SELECTION:
-- BEGIN --
Module: 2 - Economic Reforms & Fiscal Policy-Concluding Obsevations

The analysis and assessment in the preceding sections clearly revealed that the significant fiscal consolidation in the immediate aftermath of the fiscal reforms was essentially brought about through cut in investment expenditure, as rise in committed revenue expenditure could not be curtailed. Within a short span, it became increasingly obvious that the Indian approach to fiscal correction was not sustainable. While reduction in investment spending affected future growth prospects with consequent slowdown in revenue receipts, the interest payments and public debt continued to grow, resulting in reversal of fiscal consolidation process in the latter half of the 1990s. Downward rigidity in the revenue deficit, which amounts to dissaving by the Government sector, has significant implications for the growth target of 8 per cent set in the Tenth Five Year Plan. This would require an investment rate of about 32 per cent, whereas, over the years, the investment rate has stagnated at around 24 to 25 per cent of GDP. Acceleration of saving and investment rate would critically depend upon the efforts to restore balance on the revenue account of both the layers of Governments.

The key factors underlying the growing resource gap across the States are uneconomical level of user charges particularly in the power sector, sluggishness in the Central transfers due to low buoyancy of Central taxes and the rising interest payments. Restoration of revenue balance both at the Central and the State level would require that user charges are adequately raised, the tax collection machinery is overhauled to achieve better tax compliance, returns on Government investment in PSUs are raised through appropriate pricing policies eliminating implicit subsidies and the burden on the fisc is lowered through phasing out of unviable public sector units. The introduction of VAT should eliminate the practice of competitive tax concessions, which has seriously dampened tax buoyancies.

The sizeable outstanding liabilities contracted at higher rates during the late 1980s and the early 1990s and the resultant mounting interest payments have contributed to the widening fiscal gap. The scheme of swapping States’ outstanding liabilities to the Central Government on account of small savings could make a major dent in the growth of interest payments. For the Central Government, aggressive restructuring and divestment in unviable public sector units could bring in sizeable resources to redeem a part of outstanding liabilities and consequent reduction in interest payments.

The elimination of automatic monetisation and reduction in pre-emption of institutional resources by the Government has provided a conducive environment to generate market liquidity and softening of interest rates in the economy. However, with a widening of the fiscal gap, it would be increasingly difficult to maintain a softer interest rate regime. In such an eventuality, it would not only crowd out the private investment initiative, but would also make public debt highly unstable given the level of returns on Government investments.

The institutional support in the form of fiscal rules should be the prime mover of future agenda of fiscal consolidation programme. Such fiscal rules could prescribe quantitative limits for elimination of the revenue deficit, reduction in the fiscal deficit and the public debt over a specific period in a phased manner. Advocates of expansionary fiscal policy have, however, cautioned against the stringent fiscal rules to avoid impairment of future growth prospects (Rakshit, 2001; Patnaik, 2001, Shetty, 2001). In a recessionary environment along with low inflation, growing forex reserves and comfortable level of food stocks, there is a definite role for the expansionary fiscal policy. The apprehension is that the stringent fiscal rules may hinder appropriate steps by the Government. However, it may be noted that such rules generally make a clear distinction between public consumption and public investment expenditure while envisaging a complete elimination of revenue deficit. Rule based fiscal policy would facilitate the path for durable fiscal consolidation through mandatory fiscal discipline, enhanced accountability and improved transparency in fiscal operations.
-- END --
DIRECTIVE A: In the records, edit everything from the line containing "collectors: B. M. Boom, M." down through the end of the records, changing "country" to "nation" and keeping everything else the same. Return only those lines.

RECORDED INFORMATION:
-- BEGIN --
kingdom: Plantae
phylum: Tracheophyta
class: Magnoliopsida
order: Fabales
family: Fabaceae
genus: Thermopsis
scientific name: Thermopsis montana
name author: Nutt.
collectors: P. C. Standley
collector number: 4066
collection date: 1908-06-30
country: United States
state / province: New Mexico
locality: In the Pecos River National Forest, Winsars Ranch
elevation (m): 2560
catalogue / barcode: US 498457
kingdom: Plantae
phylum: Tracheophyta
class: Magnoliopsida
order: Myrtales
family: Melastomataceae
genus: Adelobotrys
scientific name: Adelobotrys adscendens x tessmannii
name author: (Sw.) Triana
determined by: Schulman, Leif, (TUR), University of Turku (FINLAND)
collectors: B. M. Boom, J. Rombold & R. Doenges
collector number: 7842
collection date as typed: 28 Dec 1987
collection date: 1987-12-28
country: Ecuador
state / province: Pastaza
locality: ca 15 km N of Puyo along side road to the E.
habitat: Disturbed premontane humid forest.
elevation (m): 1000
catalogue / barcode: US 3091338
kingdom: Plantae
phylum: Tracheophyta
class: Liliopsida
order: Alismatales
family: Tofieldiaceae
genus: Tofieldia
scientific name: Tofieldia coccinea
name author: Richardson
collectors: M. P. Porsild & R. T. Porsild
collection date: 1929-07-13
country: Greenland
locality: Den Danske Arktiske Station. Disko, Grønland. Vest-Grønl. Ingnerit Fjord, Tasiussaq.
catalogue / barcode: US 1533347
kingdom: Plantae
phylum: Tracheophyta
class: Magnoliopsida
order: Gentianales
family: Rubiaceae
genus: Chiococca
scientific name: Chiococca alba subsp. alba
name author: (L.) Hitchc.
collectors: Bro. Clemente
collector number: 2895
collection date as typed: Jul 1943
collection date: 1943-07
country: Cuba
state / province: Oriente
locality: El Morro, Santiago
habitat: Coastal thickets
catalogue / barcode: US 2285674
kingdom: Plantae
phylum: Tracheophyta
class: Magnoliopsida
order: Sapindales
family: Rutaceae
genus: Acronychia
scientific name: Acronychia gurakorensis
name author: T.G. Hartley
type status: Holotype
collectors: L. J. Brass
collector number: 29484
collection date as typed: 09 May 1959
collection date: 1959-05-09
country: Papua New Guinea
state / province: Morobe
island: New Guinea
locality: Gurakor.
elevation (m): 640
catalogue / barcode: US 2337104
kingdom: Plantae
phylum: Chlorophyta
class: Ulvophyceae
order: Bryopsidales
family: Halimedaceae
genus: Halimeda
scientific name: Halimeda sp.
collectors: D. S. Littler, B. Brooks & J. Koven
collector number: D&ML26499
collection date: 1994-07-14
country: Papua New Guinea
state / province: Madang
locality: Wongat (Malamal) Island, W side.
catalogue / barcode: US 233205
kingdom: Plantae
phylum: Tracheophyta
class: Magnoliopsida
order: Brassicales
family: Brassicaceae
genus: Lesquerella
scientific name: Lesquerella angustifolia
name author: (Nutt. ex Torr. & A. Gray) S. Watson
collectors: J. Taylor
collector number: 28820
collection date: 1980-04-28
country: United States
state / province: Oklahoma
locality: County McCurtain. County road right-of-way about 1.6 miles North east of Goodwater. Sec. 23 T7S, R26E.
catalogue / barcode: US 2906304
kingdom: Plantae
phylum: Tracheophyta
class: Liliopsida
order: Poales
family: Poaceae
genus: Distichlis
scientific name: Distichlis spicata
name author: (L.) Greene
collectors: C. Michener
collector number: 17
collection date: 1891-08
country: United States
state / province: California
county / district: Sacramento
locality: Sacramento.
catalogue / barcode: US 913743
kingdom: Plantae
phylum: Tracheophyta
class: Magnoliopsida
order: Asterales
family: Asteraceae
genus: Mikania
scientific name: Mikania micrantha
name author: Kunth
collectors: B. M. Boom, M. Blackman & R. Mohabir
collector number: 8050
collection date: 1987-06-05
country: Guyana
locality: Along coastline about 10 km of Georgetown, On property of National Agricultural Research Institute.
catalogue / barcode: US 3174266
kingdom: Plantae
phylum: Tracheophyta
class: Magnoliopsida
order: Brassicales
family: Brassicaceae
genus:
-- END --
DIRECTIVE B:
Answer these questions from the text on fiscal reforms, one answer per line:
(i) What growth target was set in the Tenth Five Year Plan?
(ii) The introduction of what should eliminate the practice of competitive tax concessions?
(iii) Under fiscal rules, which deficit is to be completely eliminated?

TASK RESPONSE A:
collectors: B. M. Boom, M. Blackman & R. Mohabir
collector number: 8050
collection date: 1987-06-05
nation: Guyana
locality: Along coastline about 10 km of Georgetown, On property of National Agricultural Research Institute.
catalogue / barcode: US 3174266
kingdom: Plantae
phylum: Tracheophyta
class: Magnoliopsida
order: Brassicales
family: Brassicaceae
genus:

TASK RESPONSE B:
(i) 8 per cent
(ii) VAT
(iii) The revenue deficit